Gala Bestsellerów Empiku to jedno z największych wydarzeń medialnych ostatniego tygodnia. Specjalnie dla Was Pudelek sprawdził, jak wyglądały kulisy tej imprezy. Zwróciliśmy też uwagę na kilka niezbyt "prestiżowych" aspektów. Najbardziej rozbawił nas uciekający przed wywiadami Andrzej Piaseczny. Zgadniecie, czego się obawiał?

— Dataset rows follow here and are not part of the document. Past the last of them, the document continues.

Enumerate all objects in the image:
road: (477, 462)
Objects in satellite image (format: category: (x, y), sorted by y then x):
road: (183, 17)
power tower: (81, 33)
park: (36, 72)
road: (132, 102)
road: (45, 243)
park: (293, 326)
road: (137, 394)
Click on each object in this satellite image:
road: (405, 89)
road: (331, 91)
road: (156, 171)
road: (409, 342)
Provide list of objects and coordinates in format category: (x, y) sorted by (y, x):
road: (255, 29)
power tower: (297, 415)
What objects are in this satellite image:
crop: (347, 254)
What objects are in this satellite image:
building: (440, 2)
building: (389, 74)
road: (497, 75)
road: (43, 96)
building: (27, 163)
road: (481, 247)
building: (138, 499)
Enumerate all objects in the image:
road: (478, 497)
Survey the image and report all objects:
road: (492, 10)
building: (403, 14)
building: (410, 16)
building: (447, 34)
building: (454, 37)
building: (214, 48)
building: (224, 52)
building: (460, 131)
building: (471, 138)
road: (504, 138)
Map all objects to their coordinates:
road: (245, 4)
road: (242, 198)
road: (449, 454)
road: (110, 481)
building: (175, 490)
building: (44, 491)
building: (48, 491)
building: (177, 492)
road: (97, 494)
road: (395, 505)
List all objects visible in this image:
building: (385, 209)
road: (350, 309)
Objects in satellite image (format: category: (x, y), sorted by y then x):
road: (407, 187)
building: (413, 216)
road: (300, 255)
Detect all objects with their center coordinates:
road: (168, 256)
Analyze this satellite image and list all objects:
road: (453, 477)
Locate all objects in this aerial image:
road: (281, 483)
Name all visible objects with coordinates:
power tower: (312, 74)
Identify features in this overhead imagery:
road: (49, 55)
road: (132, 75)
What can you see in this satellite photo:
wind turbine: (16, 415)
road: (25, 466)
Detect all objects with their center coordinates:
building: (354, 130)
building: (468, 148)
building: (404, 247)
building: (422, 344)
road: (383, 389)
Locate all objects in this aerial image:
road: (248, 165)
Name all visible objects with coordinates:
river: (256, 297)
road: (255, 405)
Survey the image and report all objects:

Nagrody Empiku to taki nietypowy spęd, różniący się nieco od codziennych "kotletów" z celebrytami. A to za sprawą tematyki - mocno kulturalnej. Dzieki temu możemy zobaczyć takie śmieszne obrazki jak np. Janusz Chabior przechadzający się po jednej ściance z Littlemonster96, czy Andrzej Saramonowicz obok niejakiej Saszan, wokalistki znanej z programu Celebrity Splash!. Wielu uznanych ludzi filmu, autorów ksiażek i dziennikarzy spaceruje niejako z lekkim zażenowaniem, ale i nadzieją w oczach obok zaaferowanych reporterów show biznesowych z kamerami. Pozostają jednak niezauważeni, bo nikt nie wie, kim są... Niestety, ich nieznane twarze i ambitna twórczość nie wzbudzają takich emocji jak Jacek Rozenek z Roxy Gąską na ściance. Swoją drogą, Roxy chce być teraz tytuowana "Roksana", także robi się poważnie.
Z kolei wspomniana wyżej Littlemooonster96 po zejściu ze ścianki dostała jakiegoś ataku i krzyczała że coś jej jest, choć nie wie co. Z tego bełkotu zrozumieliśmy, że chyba chodziło o to, że było jej gorąco.
Na samej gali zwróciliśmy uwagę na żarty prowadzącego, Marcina Prokopa (którego swoją droga uwielbiamy), z konfliktów międzynarodowych. Zasugerował między innymi, że jedynymi przyjaciółmi Polski zostaną Węgry i San Escobar. Widać, że jest obeznany w aktualnie modnych memach. Najmocniejszym jednak politycznym akcentem była nagroda dla książki Tomasza Piątka, "Macierewicz i jego tajemnice". Autor odbierając statuetkę wygłosił płomienną mowę, w której pochwalił się, że to dzięki niemu i jego publikacji "Antoni Macierewicz nie jest już ministrem i nie może dalej niszczyc Polski". Przy okazji zapowiedział kolejną głośną książkę, nad którą pracuje. Nie może być tak, że wpuszczono rosyjską agenturę do wojska, trzeba sprawę rozwiązać do końca. Będzie kontynuacja - grzmiał z mównicy. Ogólny wydźwięk polityczny raczej nie był zaskoczeniem biorąc pod uwagę, że galę transmitował TVN. A propos TVN, usłyszeliśmy też na scenie od Tomasza Sekielskiego: po niemal roku przerwy mogłem się pokazać w jakiejś telewizji. Przypomnijmy, że w 2016 roku pożegnał się z TVP.
Naszym absolutnie ulubionym momentem gali było jednak to, czego ani widzowie w telewizji, ani śledzacy relacje online nie mogli zobaczyć. Andrzej Piaseczny występował podczas imprezy, a także wręczał jedną z nagród w zastępstwie z Dawida Ogrodnika, który tuż przed galą udał się do szpitala z powodu rozpoczynającej się akcji porodowej partnerki, Marty Nieradkiewicz.
Piasek miałe według scenariusza udzielić 1,5 minutowego wywiadu do relacji wideo Empiku. Niestety, kiedy przyszedł na to czas, powiedział że idzie się przebrać i nigdy nie wrócił. Powodu upatrujemy w tym, że wywiadu miał udzielić prowadzącemu relację Piotrowi Grabariemu Grabarczykowi, który niedawno mocno skrytykował Piaska w sieci za hipokryzję w krytykowaniu homoseksualistów.
Za kulisami mówiło się, że Piasek od początku był spięty tym "spotkaniem" i uciekł, bo bał się niewygodnych pytań. Jak myślicie, kiedyś w końcu mu przejdzie?